[Data drawn from a collection]
# # #

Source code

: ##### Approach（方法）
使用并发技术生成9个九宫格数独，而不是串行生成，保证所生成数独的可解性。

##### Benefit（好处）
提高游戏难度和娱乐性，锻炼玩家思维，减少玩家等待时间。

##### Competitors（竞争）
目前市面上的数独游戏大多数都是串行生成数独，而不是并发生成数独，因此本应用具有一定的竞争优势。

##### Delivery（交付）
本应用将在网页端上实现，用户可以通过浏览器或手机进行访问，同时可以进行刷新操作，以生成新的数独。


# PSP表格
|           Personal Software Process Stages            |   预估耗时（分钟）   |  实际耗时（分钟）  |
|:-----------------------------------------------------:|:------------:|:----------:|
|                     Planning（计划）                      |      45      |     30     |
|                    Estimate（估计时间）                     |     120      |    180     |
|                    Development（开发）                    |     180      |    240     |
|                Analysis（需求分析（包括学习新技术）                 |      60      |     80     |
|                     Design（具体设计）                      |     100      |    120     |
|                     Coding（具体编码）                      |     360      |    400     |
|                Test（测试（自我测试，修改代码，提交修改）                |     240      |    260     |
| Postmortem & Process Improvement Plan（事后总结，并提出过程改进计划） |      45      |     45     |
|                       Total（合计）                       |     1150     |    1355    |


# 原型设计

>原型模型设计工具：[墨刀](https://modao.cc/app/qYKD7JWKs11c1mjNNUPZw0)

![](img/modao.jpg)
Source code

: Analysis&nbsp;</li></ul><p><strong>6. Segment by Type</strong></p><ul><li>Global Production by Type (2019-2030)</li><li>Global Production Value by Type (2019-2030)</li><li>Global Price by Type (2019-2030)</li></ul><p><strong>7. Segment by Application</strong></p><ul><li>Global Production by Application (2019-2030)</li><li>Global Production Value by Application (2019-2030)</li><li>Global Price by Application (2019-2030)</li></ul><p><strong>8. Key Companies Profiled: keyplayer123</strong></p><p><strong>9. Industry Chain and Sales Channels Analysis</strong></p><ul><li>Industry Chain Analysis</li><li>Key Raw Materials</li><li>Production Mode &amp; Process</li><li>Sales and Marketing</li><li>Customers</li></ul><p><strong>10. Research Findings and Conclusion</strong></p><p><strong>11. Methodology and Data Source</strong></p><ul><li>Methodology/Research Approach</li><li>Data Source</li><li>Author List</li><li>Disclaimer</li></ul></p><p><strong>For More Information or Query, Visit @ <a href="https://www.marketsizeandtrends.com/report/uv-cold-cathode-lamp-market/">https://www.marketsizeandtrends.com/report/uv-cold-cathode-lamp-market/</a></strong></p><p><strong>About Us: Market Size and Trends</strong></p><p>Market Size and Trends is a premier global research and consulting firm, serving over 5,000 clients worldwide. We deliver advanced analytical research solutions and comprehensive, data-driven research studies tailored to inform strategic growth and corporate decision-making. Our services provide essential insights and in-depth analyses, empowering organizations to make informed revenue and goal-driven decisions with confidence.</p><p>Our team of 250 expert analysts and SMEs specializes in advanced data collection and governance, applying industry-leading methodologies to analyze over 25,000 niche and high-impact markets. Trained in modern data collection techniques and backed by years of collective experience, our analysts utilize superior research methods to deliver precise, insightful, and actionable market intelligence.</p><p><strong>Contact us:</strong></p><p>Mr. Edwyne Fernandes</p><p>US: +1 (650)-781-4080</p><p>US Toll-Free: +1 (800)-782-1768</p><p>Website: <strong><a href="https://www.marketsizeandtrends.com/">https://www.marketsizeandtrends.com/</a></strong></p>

# # #

#### [Task prompt]
Render the lines from the rows above as a Markdown table with columns Index and Line, starting at the line that contains "##### Benefit（好处）" and ending at the line that contains "本应用将在网页端上实现，用户". Number each line and leave out blank lines.

#### [Answer to the problem]
| Index | Line |
|---|---|
| 1 | ##### Benefit（好处） |
| 2 | 提高游戏难度和娱乐性，锻炼玩家思维，减少玩家等待时间。 |
| 3 | ##### Competitors（竞争） |
| 4 | 目前市面上的数独游戏大多数都是串行生成数独，而不是并发生成数独，因此本应用具有一定的竞争优势。 |
| 5 | ##### Delivery（交付） |
| 6 | 本应用将在网页端上实现，用户可以通过浏览器或手机进行访问，同时可以进行刷新操作，以生成新的数独。 |